:: QUESTIONS ON THE MATERIAL ::
[1] In the explanation of encryption and quantum computation, what happens to the wrong answers when the possible answers are cleverly arranged?
[2] Resume the explanation of encryption and quantum computation, picking up after its final sentence.

Background: Suppose two people, Bob and Alice, want to have a conversation. A third person, Charlie, wants to listen in on their conversation. Bob and Alice don't want Charlie knowing what they're talking about, so we want to encrypt the data sent by Bob to Alice and vice versa such that both Bob and Alice can easy decrypt the data but Charlie cannot. This gets into public keys, private keys, and math covered in networking courses, so we won't go over all of that here. The gist of it is that you can multiply two large primes together to encrypt your data, and if you don't know at least one factor of the multiple of primes then it will take a very, very long time to brute force the factors out and thus decrypt the data.

The Solution: Note that quantum computation can utilize a quantum superposition to calculate many answers to a problem all at once for a single given input. You will only get one of the answers out at the end, randomly, with different probabilities for each outcome. The key to this is to calculate all the possible answers at once while also cleverly arranging them such that all the wrong answers destructively interfere with each other, leading to the answer you get out likely being the correct one.

:: Stored data ::
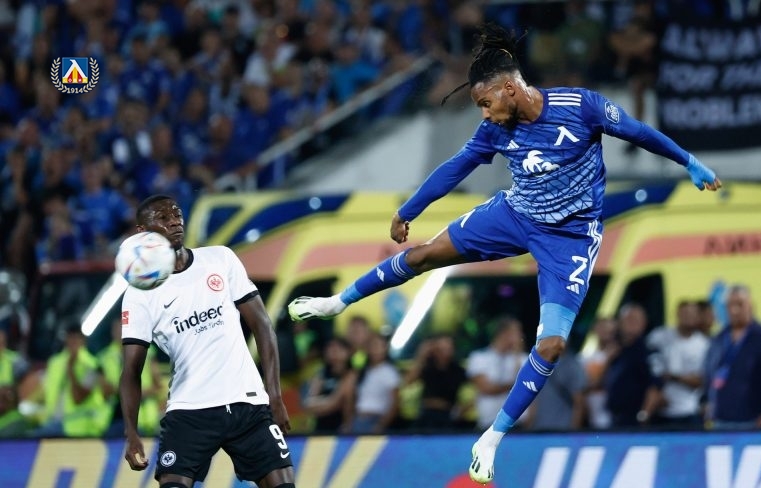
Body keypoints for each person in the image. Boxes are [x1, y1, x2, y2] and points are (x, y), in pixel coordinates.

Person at [286, 22, 721, 483]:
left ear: (509, 89)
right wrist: (408, 210)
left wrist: (688, 162)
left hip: (570, 238)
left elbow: (638, 132)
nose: (486, 114)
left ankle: (491, 437)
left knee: (552, 345)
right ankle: (338, 302)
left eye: (486, 102)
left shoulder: (582, 106)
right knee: (421, 256)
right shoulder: (494, 130)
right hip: (515, 215)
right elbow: (456, 167)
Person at [119, 195, 295, 488]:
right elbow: (131, 370)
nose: (175, 221)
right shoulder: (139, 294)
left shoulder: (220, 259)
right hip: (190, 410)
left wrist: (274, 395)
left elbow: (262, 326)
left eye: (176, 213)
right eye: (163, 218)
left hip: (248, 404)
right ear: (142, 232)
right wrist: (131, 433)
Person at [703, 284, 761, 429]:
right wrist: (708, 401)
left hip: (755, 419)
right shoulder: (718, 339)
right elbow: (709, 373)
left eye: (740, 304)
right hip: (721, 418)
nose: (734, 310)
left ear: (751, 305)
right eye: (730, 305)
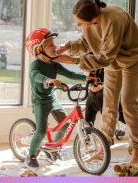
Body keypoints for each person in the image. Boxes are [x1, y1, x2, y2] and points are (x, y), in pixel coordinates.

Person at [53, 0, 138, 165]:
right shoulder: (92, 19)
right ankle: (103, 148)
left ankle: (137, 152)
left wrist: (74, 61)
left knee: (127, 103)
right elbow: (86, 43)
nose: (78, 25)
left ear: (94, 19)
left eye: (80, 23)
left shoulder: (114, 19)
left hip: (132, 57)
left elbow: (105, 58)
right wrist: (66, 47)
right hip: (112, 60)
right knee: (109, 103)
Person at [25, 28, 95, 168]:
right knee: (41, 131)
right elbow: (35, 76)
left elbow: (70, 75)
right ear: (38, 50)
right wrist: (49, 80)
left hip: (52, 99)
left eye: (54, 44)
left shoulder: (54, 64)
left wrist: (88, 78)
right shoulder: (35, 65)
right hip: (40, 101)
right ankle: (31, 155)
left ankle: (52, 150)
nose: (55, 47)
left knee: (65, 124)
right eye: (50, 45)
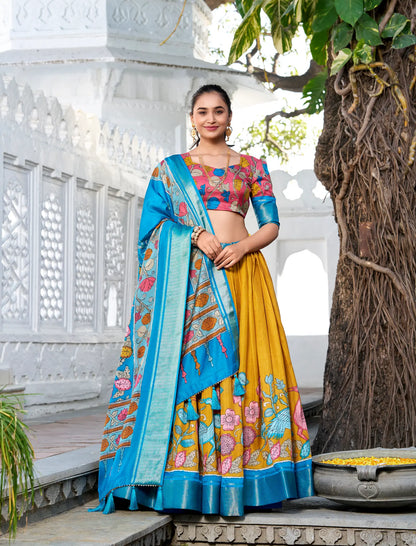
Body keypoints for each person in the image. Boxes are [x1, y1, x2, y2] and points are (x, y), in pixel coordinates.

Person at [93, 84, 313, 517]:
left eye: (218, 111)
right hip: (190, 283)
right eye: (201, 111)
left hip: (244, 276)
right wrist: (194, 235)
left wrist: (244, 246)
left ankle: (244, 479)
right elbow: (152, 230)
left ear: (230, 117)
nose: (210, 118)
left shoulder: (252, 167)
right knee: (191, 374)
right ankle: (186, 481)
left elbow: (271, 224)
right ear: (191, 118)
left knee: (248, 365)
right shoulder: (171, 170)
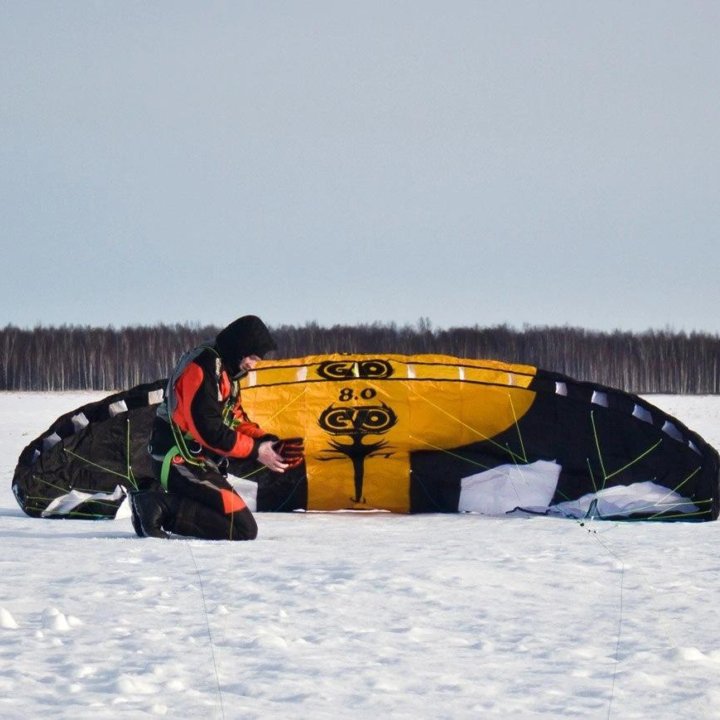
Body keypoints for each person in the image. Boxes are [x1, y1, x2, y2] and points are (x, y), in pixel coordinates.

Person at [130, 315, 303, 540]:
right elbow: (208, 430)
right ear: (239, 348)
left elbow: (237, 421)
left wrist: (268, 442)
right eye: (252, 357)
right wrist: (257, 451)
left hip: (197, 461)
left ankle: (158, 506)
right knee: (242, 529)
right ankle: (154, 506)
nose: (253, 365)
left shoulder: (227, 374)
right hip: (176, 459)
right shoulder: (201, 367)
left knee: (238, 524)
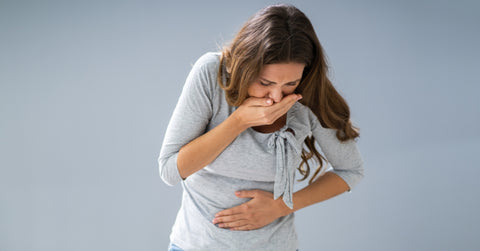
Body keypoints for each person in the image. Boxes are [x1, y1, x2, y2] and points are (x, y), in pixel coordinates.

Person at [158, 4, 364, 251]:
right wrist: (239, 121)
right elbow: (170, 170)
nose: (276, 97)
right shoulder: (212, 74)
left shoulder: (310, 92)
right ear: (245, 65)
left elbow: (351, 170)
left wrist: (282, 206)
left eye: (290, 83)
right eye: (265, 82)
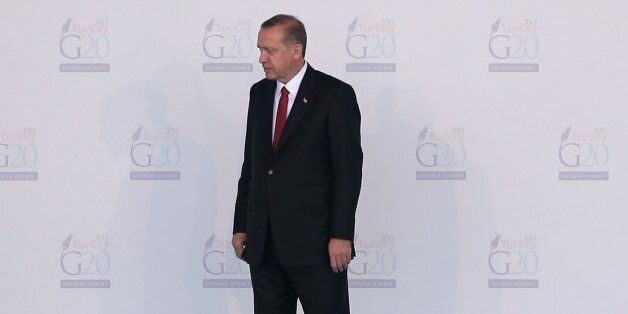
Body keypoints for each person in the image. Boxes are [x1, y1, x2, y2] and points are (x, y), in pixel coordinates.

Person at [232, 14, 362, 314]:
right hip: (264, 245)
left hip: (317, 246)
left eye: (270, 51)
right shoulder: (259, 93)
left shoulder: (335, 95)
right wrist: (242, 225)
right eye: (260, 49)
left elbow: (348, 171)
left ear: (296, 50)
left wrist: (341, 235)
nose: (262, 58)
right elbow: (251, 165)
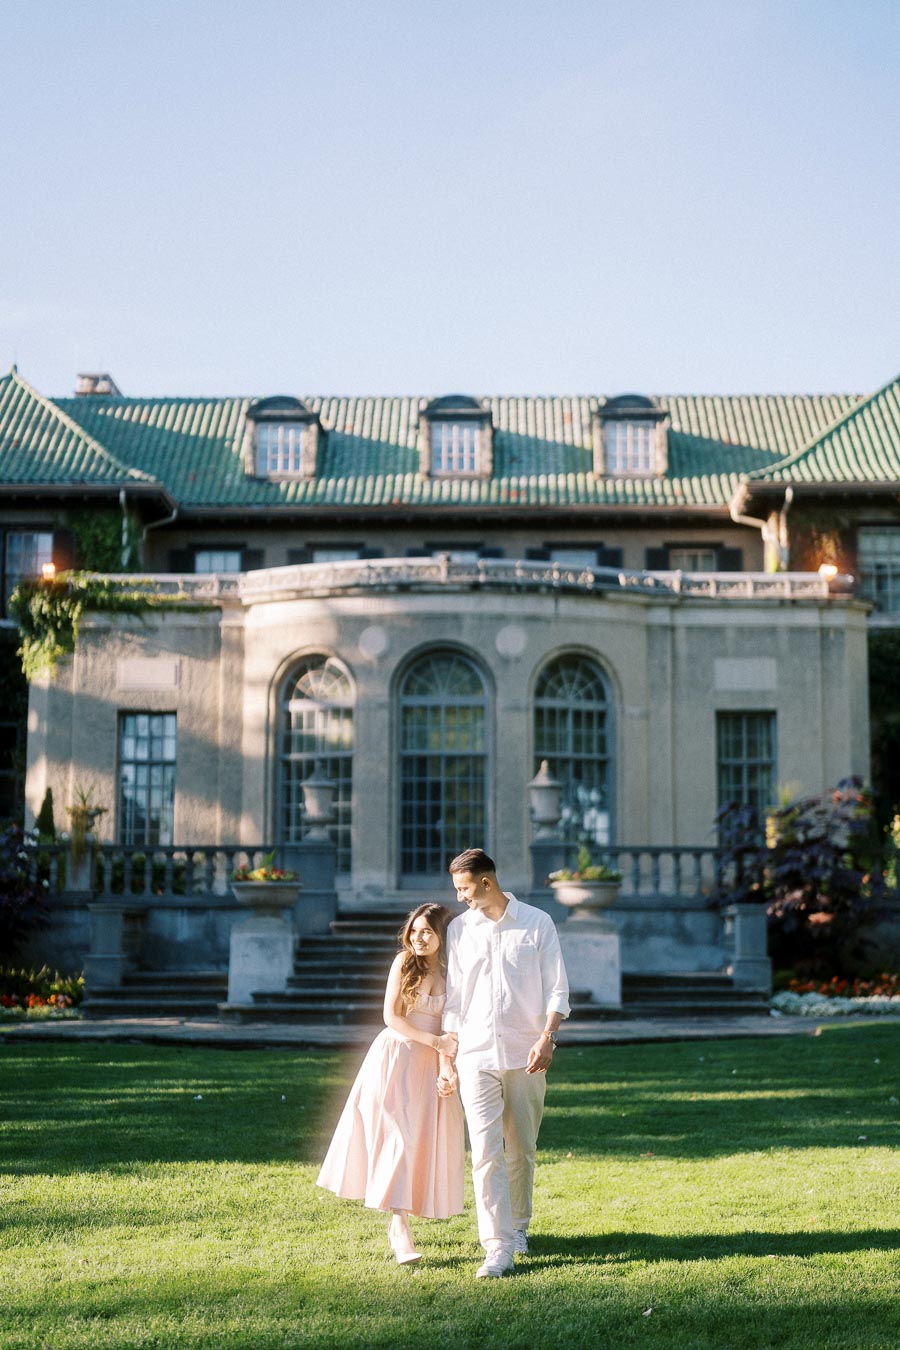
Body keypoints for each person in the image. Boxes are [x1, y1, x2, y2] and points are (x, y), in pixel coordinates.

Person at [443, 848, 569, 1279]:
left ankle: (518, 1227)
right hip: (475, 1054)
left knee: (521, 1149)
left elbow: (557, 990)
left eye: (463, 889)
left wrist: (547, 1037)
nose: (459, 898)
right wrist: (449, 1056)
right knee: (484, 1151)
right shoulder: (459, 930)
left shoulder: (537, 923)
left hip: (525, 1053)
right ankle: (496, 1246)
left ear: (485, 883)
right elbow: (455, 1000)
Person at [316, 903, 464, 1265]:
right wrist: (435, 1045)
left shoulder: (454, 972)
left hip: (430, 1066)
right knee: (398, 1139)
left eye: (427, 931)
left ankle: (403, 1217)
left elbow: (452, 1029)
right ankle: (399, 1227)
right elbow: (391, 1017)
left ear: (443, 935)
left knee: (419, 1143)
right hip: (396, 1058)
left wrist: (448, 1071)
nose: (419, 938)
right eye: (414, 931)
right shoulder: (403, 963)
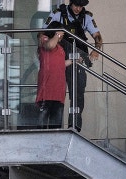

:: RESULTS FOR EACH TASK ::
[1] They destructively interfere with each other.

[2]
Let $N = s * t$, where $N$ is the large multiple of primes, and $s$ and $t$ are prime factors of that multiple. We know $N$, but we do not know $s$ or $t$. We need only to find $s$ in order to also have $t$, since $t = \frac{N}{s}$.

For any pair of numbers $A$, $B$ that don't share any common factors, if you multiply $A*A*A*A*...$ enough times, you will eventually arrive at $m*B + 1$, which is a whole number multiple of $B$, plus $1$. i.e. eventually $A^p = m*B + 1$ for some $p$. So we have that $g^p = m*N + 1$. We can manipulate this to get $(g^{p/2} + 1)(g^{p/2} - 1) = m*N$.

Shor's Algorithm is the process of taking any guess $g$ of what $s$ could be and transforming it into a $g^{p/2} \pm 1$ that probably shares factors with $N$, where $p$ is some integer. So we make a quantum circuit that takes a number | $x$ > as input and computes $g^x$. It then sets another qubit to $g^x$ to give you | $x$ , $g^x$ >. We then create another quantum circuit that takes | $x$ , $g^x$ > and calculates how much larger than $m*N$ $g^x$ is, where $m$ is some integer, i.e. | $x$ , $+r$ >, where $+r = g^x mod(m*N)$.

However, we run into a problem. We can't just measure this superposition to find the answer, as it would give you a random one. If you tried to do this to find the factors of the big multiple of primes then you would be no better off in terms of time complexity than randomly guessing factors with a classical computer. So we need to make all the non- $p$ answers destructively interfere with each other such that the most likely output is | $p$ , $+1$ >.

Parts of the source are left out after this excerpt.